7 Bidang Dalam Tujuan Jangka Panjang

7 Bidang Dalam Tujuan Jangka Panjang
7 Bidang Dalam Tujuan Jangka Panjang

Tujuan jangka panjang merupakan pernyataan dari hasil yang ingin dicapai oleh suatu perusahaan dalam setiap periode tertentu yang biasanya dihitung dari tiga hingga lima tahun. Untuk mencapai kemakmuran jangka panjang, para perencana strategis umumnya menetapkan tujuan jangka panjang dalam 7 bidang.

Berikut ini beberapa penjelasan 7 bidang tersebut berserta penjelasan tujuan jangka panjang. Ingin tahu apa aja yang termasuk dalam 7 bidang dalam tujuan jangka panjang?
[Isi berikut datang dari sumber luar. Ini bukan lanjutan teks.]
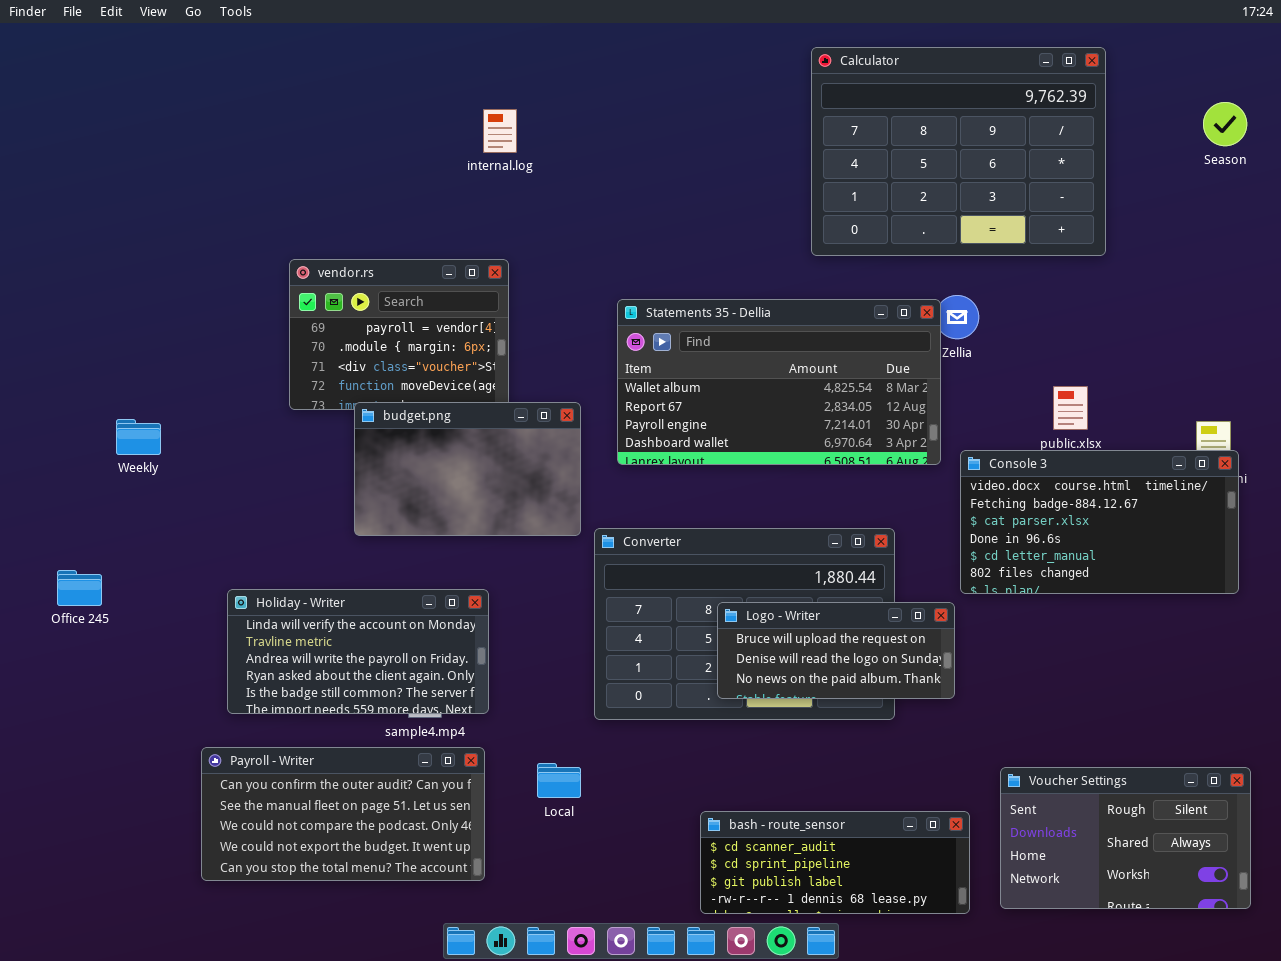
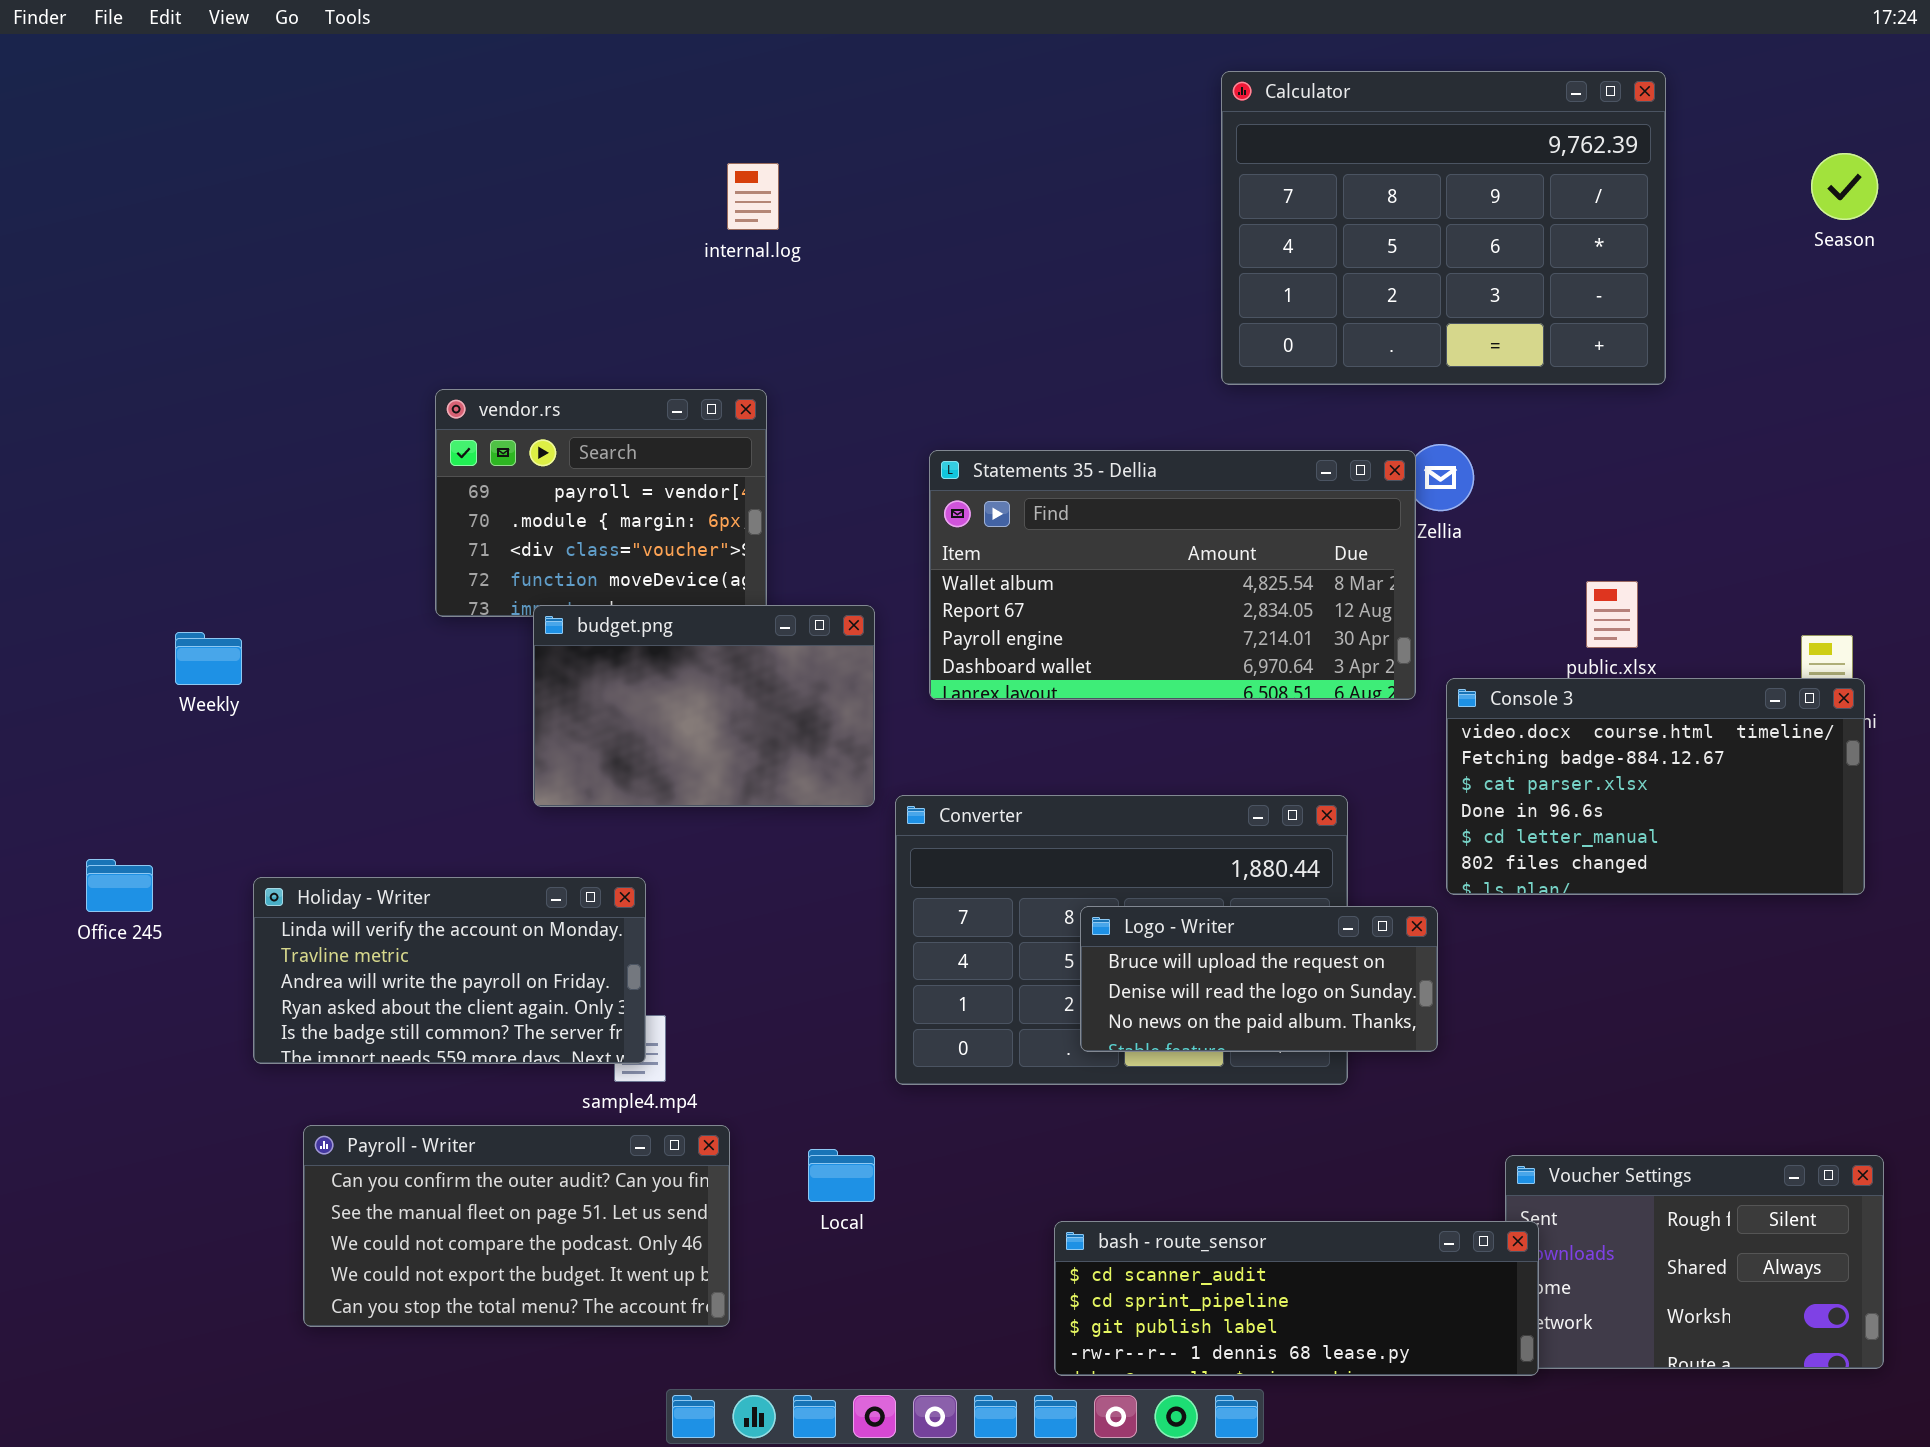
Holiday - Writer: [227,589,489,714] -> [253,877,646,1064], moved
bash - route_sensor: [700,811,970,914] -> [1054,1221,1539,1376], resized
Yuk simak ulasannya berikut ini.

1. Profitabilitas

Kemampuan dari suatu perusahaan untuk beroperasi dalam jangka panjang bergantung pada perolehan tingkat laba yang memadai. Perusahaan yang dikelola secara strategis pada umumnya memiliki tujuan laba yang memadai, biasanya dinyatakan dalam bentuk laba per saham atau tingkat pengembalian atas ekuitas.

2.Produktivitas

Perusahaan yang dapat memperbaiki hubungan input- output pada umumnya dapat meningkatkan profitabilitas. Dengan demikian, perusahaan-perusahaan hampir selalu menyatakan suatu tujuan produktivitas. Tujuan produktivitas yang umum digunakan adalah jumlah barang yang diproduksi atau jumlah jasa yang diberikan per unit input. Namun, tujuan produktivitas kadang kala dinyatakan dalam bentuk penurunan biaya yang diinginkan.

3. Posisi Kompetitif 

Salah satu ukuran keberhasilan suatu perusahaan adalah dominasi relatifnya di pasar. Seringkali penjualan total atau pangsa pasar dijadikan sebagai ukuran posisi kompetitif perusahaan. Maka dari itu tujuan yang berkaitan dengan posisi kompetitif dapat mengindikasikan prioritas jangka panjang perusahaan.

4. Pengembangan Karyawan 

Karyawan menghargai pendidikan dan pelatihan sebagian karena hal tersebut mengarah pada kompensasi dan jaminan kerja yang lebih tinggi. Hal ini sering kali meningkatkan produktivitas dan mengurangi perputaran karyawan. Oleh karena itu para pembuat keputusan strategis sering kali memasukkan tujuan pengembangan karyawan dalam rencana jangka panjangnya

5. Hubungan dengan Karyawan

Para manajer strategis yakin produktivitas berhubungan dengan loyalitas karyawan dan apresiasi atas perhatian manajer terhadap kesejahteraan karyawan. Oleh karena itu mereka menetapkan tujuan untuk memperbaiki hubungan dengan karyawan. Beberapa tujuan mencakup program keselamatan kerja, perwakilan pekerja dalam komitmen dan rencana kompensasi berbasis saham

6. Kepemimpinan teknologi

Perusahaan harus memutuskan apakah akan menjadi pemimpin atau hanya menjadi pengikut di pasar. Oleh karena itu, banyak perusahaan menyatakan suatu tujuan berkaitan dengan kepemimpinan teknologi

7. Tanggung Jawab kepada Masyarakat

Para manajer harus memahami tanggung jawab mereka terhadap pelanggan dan masyarakat secara umum. Oleh karena itu, perusahaan mungkin harus menetapkan tujuan untuk kontribusi sosial dan pendidikan, pelatihan kaum minoritas, aktivitas publik atau politik, kesejahteraan masyarakat, atau revitalisasi kota.

Perusahaan itu bukan hanya bekerja untuk mengembangkan reputasi sebagai produsen dari produk dan jasa dengan harga yang layak melainkan juga menjadi warga negara yang bertanggung jawab.

Nah, itulah beberapa penjelasan bidang tujuan jangka panjang yang harus kamu ketahui. Semoga bisa membantu kalian semua dalam belajar manajemen strategis.